With high availability, WebSphere® eXtreme Scale provides reliable data redundancy and detection of failures.

WebSphere eXtreme Scale self-organizes data grids of Java™ virtual machines into a loosely federated tree. The catalog service is at the root and core groups hold container servers are at the leaves of the tree. See Caching architecture: Maps, containers, clients, and catalogs for more information.

Tip:

When XIO is enabled, the XIO transport maintains persistent socket connections between the catalogs and the containers, over and above what the high availability (HA) manager and Distribution and Consistency Services core groups provided. WebSphere eXtreme Scale is now leveraging these persistent connections directly for failure detection when a socket connection is lost, as a replacement for the core groups detecting lost socket connections. Then, the container server, which is the core group leader, reports the lost connections to the primary catalog.

Therefore, while you still will see the HA manager and DCS stack coming up in containers, and core groups formed, they are ignored. Subsequent updates to WebSphere eXtreme Scale will fully remove the HA manager and DCS stack from the containers. Core groups, HA manager and DCS are still leveraged as described here for the catalog cluster.

These changes also allow the catalogs to leverage client reports of failures as an impetus for seeing whether containers are still active, which is determined via an explicit RPC call. Containers also periodically check in with one of the catalog servers (not necessarily the primary server) to help assure the catalog that the container is not isolated by a brownout.
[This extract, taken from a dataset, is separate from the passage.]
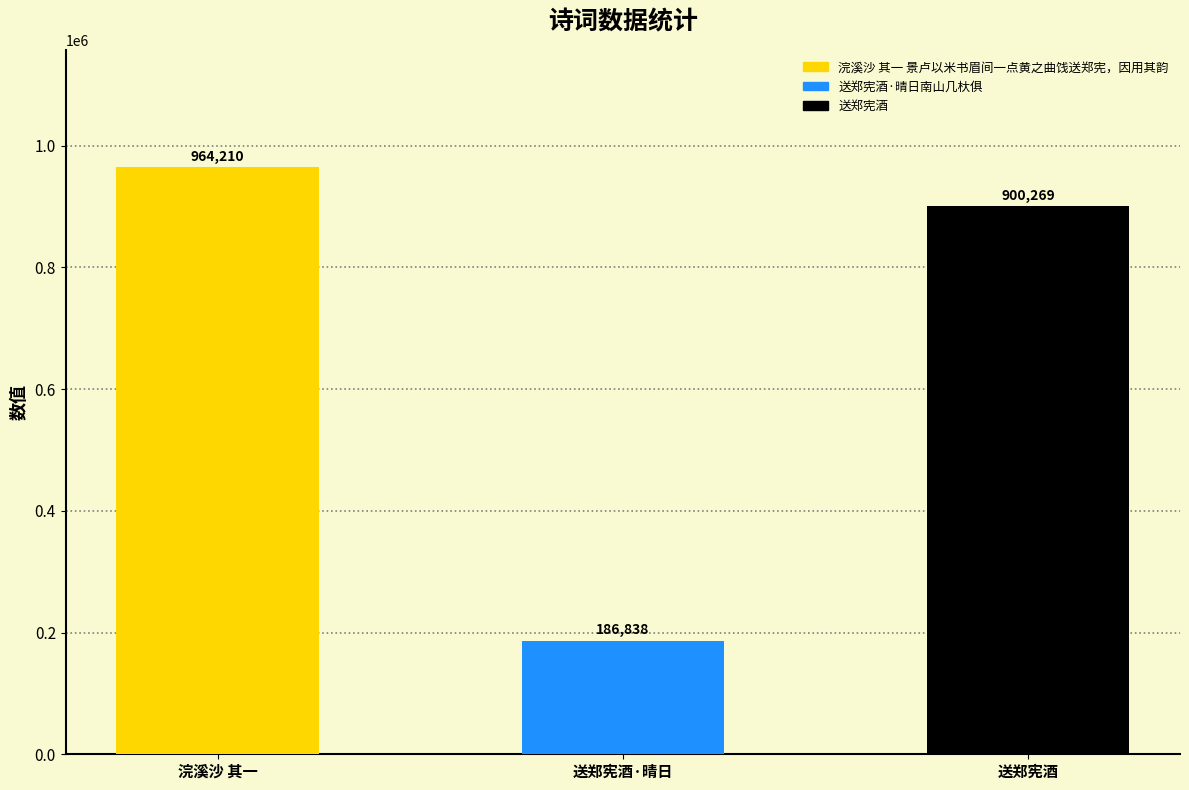

List the labels in order of value, smallest first.

送郑宪酒·晴日, 送郑宪酒, 浣溪沙 其一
For now, when you enable XIO, core groups are still set up and formed. However, core groups are ignored during failure detection with the containers. Core groups are still used for catalog servers. To enable this transport mechanism, see Configuring IBM eXtremeIO (XIO)

Important terms

Heartbeat: A signal that is sent between servers to convey that they are running.
Quorum: A group of catalog servers that communicate and conduct placement operations in the data grid. This group consists of all of the catalog servers in the data grid, unless you manually override the quorum mechanism with administrative actions.
Brownout: A temporary loss of connectivity between one or more servers.
Blackout: A permanent loss of connectivity between one or more servers.
Data center: A geographically located group of servers that are generally connected with a local area network (LAN).
Zone: A zone is a configuration option that is used to group servers together that share some physical characteristic. Examples of zones for a group of servers include: a data center, an area network, a building, or a floor of a building.
Network partition: Two catalog servers act as primaries concurrently. Both servers make changes to the catalog server state, which leads to data corruption.